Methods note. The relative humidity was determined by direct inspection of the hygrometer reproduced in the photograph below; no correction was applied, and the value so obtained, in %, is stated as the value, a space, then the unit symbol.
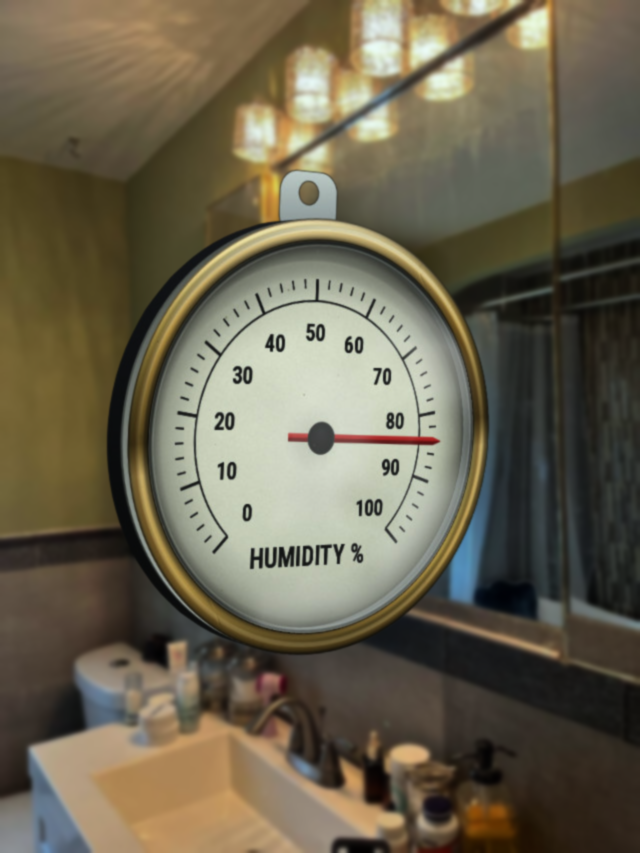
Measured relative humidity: 84 %
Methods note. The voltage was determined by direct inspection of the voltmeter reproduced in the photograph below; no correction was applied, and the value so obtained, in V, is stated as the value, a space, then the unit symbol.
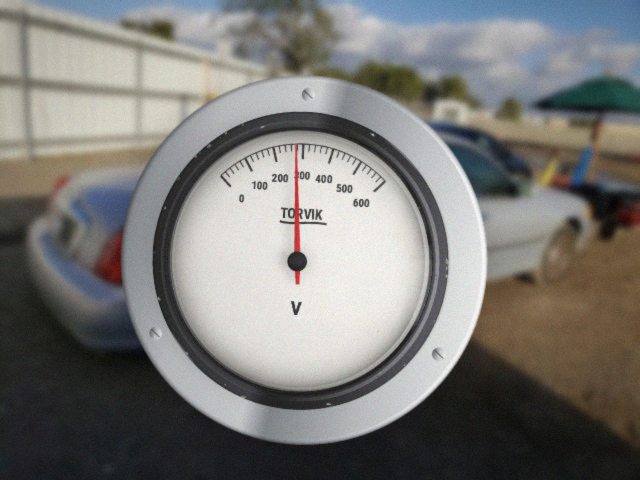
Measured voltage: 280 V
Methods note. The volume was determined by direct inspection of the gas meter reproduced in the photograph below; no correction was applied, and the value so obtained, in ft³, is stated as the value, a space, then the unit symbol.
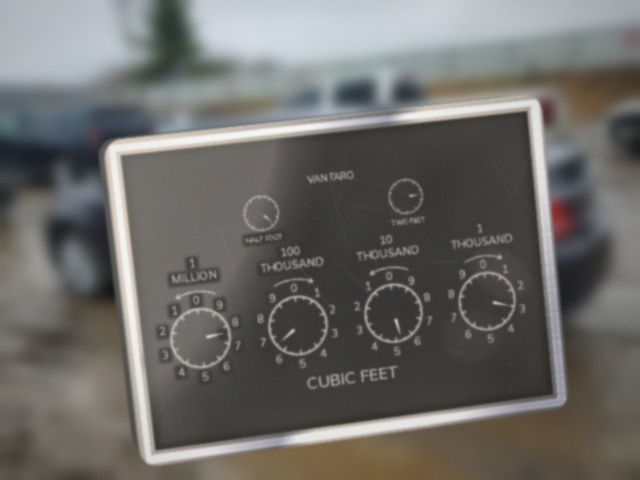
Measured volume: 765300 ft³
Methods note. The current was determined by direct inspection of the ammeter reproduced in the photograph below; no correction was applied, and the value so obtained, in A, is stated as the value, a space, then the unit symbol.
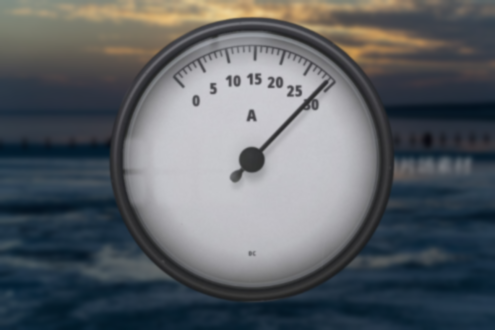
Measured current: 29 A
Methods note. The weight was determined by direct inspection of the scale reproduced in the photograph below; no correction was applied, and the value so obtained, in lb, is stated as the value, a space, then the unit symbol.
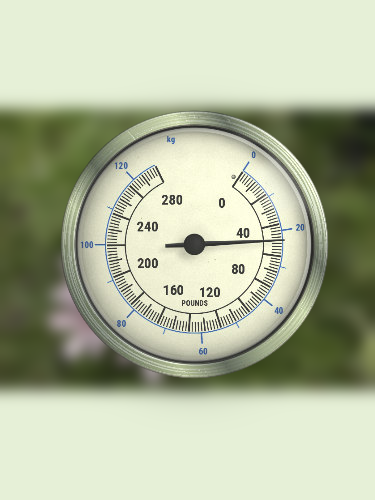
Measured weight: 50 lb
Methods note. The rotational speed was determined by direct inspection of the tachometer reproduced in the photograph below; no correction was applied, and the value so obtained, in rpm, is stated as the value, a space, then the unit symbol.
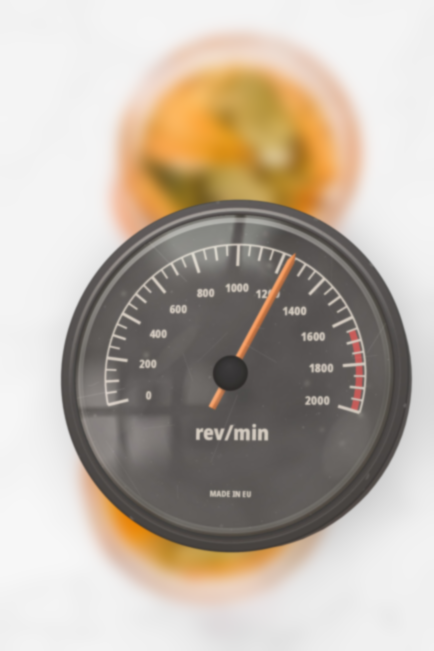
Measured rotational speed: 1250 rpm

|---|

= Task goal =
Return all the records above word for word, leaving out the pictures.

= Response to the task =
Methods note. The relative humidity was determined by direct inspection of the hygrometer reproduced in the photograph below; no correction was applied, and the value so obtained, in %, is stated as the value, a space, then the unit symbol.
Measured relative humidity: 84 %
Methods note. The voltage was determined by direct inspection of the voltmeter reproduced in the photograph below; no correction was applied, and the value so obtained, in V, is stated as the value, a space, then the unit symbol.
Measured voltage: 280 V
Methods note. The volume was determined by direct inspection of the gas meter reproduced in the photograph below; no correction was applied, and the value so obtained, in ft³, is stated as the value, a space, then the unit symbol.
Measured volume: 765300 ft³
Methods note. The current was determined by direct inspection of the ammeter reproduced in the photograph below; no correction was applied, and the value so obtained, in A, is stated as the value, a space, then the unit symbol.
Measured current: 29 A
Methods note. The weight was determined by direct inspection of the scale reproduced in the photograph below; no correction was applied, and the value so obtained, in lb, is stated as the value, a space, then the unit symbol.
Measured weight: 50 lb
Methods note. The rotational speed was determined by direct inspection of the tachometer reproduced in the photograph below; no correction was applied, and the value so obtained, in rpm, is stated as the value, a space, then the unit symbol.
Measured rotational speed: 1250 rpm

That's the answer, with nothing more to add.